Health Concern councillors claim their lack of experience of local politics is a plus. Madge Shineton, who sits on South Shropshire council, says they have 'no party political baggage'.
Their backgrounds, as a teacher, a nurse, a retired sergeant major, and the owner of a dry-cleaning business, give them a variety of useful skills, she says. 'If you can run a small business you can sit on the council.
'We stood on a single issue, but once we became councillors we have to represent our wards on all issues. It wouldn't have been fair on the electorate if we weren't prepared to do that.'
Dr Richard Taylor, chair of the Save Kidderminster Hospital Campaign, says the group will spend the next four years 'monitoring the changes as they are introduced'.
The councillors also intend to bring a 'health focus' to all policy areas, from the environment to parks and gardens.
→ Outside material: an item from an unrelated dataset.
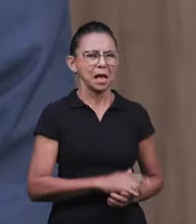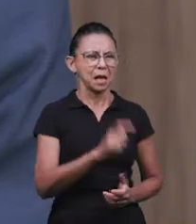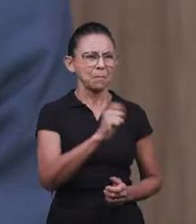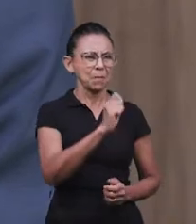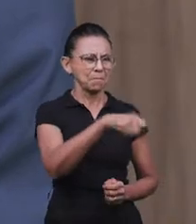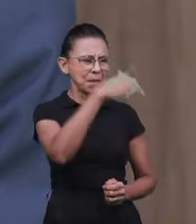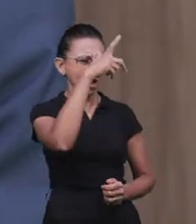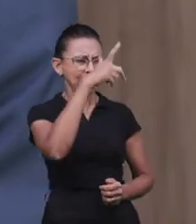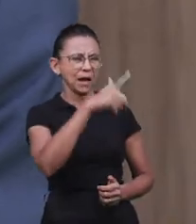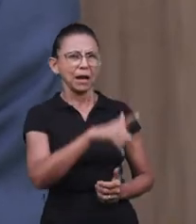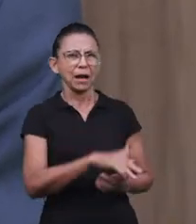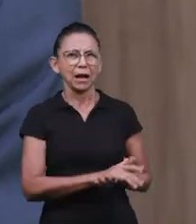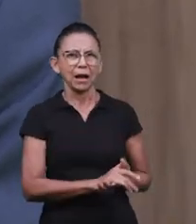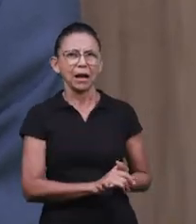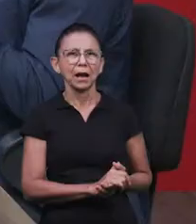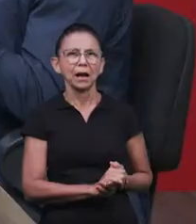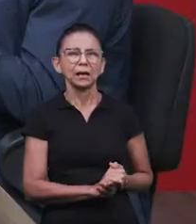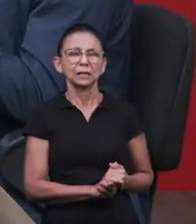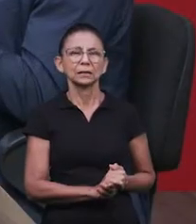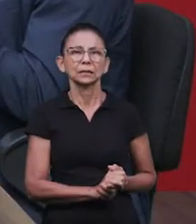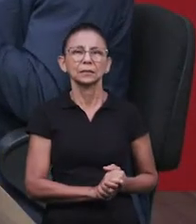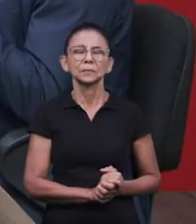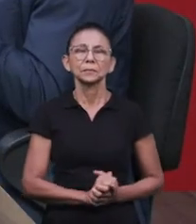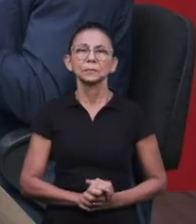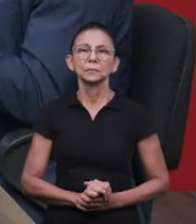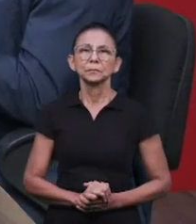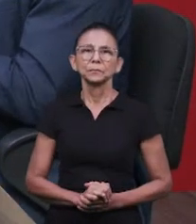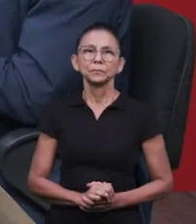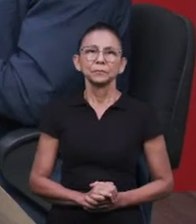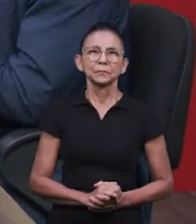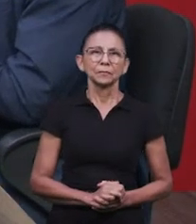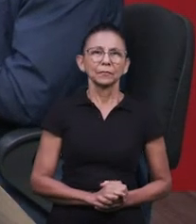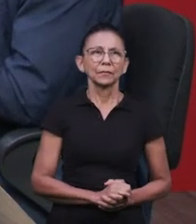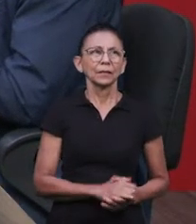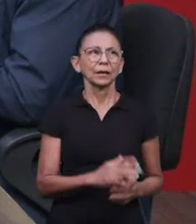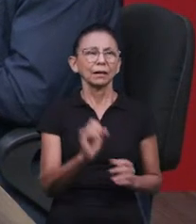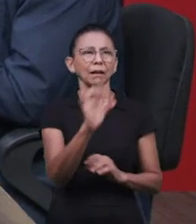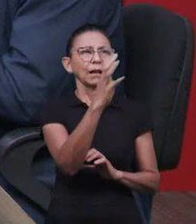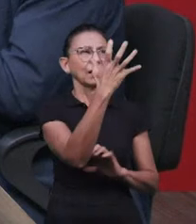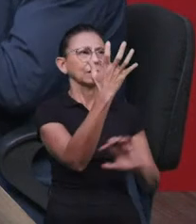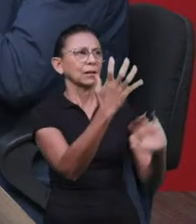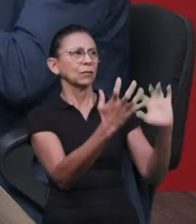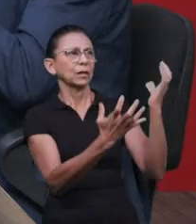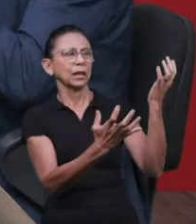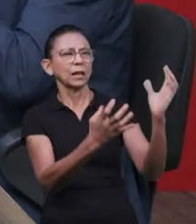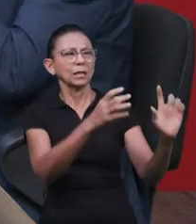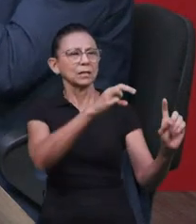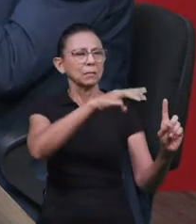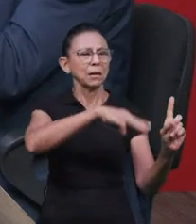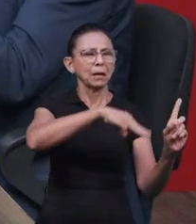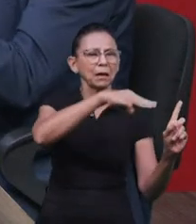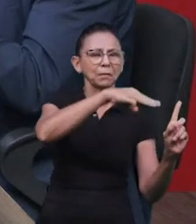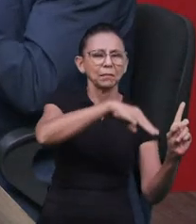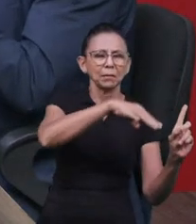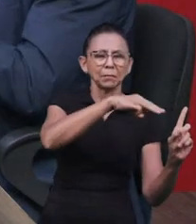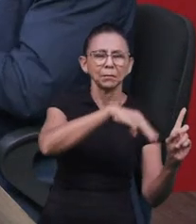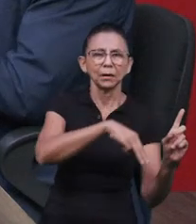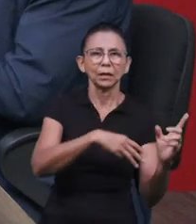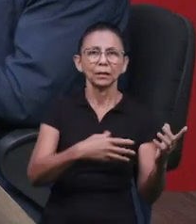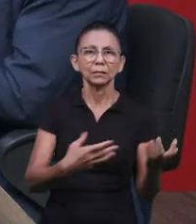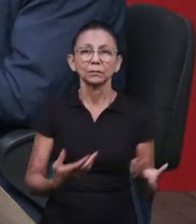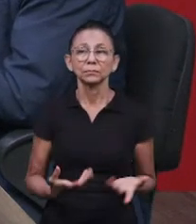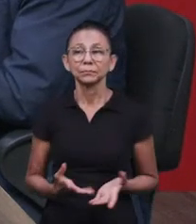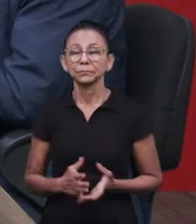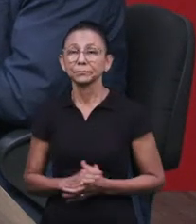rituais mágicos, você vai ver várias coisas que vão inserir nessa festa, culto à natureza, é um monte de coisa misturada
Back at the HA, Ms Archer-Jones says she is going to stick around to see her plans implemented. She is keen to pick up the management savings identified by the project group leading the trust merger and insists the£1.5m savings target from the changes will be achieved, partly by 'selling off redundant buildings' at Kidderminster.
And she is bullish about the impact of this high-profile row on her own record. She says: 'I would like to think this has done my career some good. I have grown from the experience and it has developed my management skills. I haven't just survived, I have achieved something.'
Ms Archer-Jones may regret nothing. But would the campaigners do it all again in 2003, the next time these seats come up?
Dr Taylor says they haven't thought that far ahead. 'But we are certainly talking about putting up candidates for the seats that are contested next year'.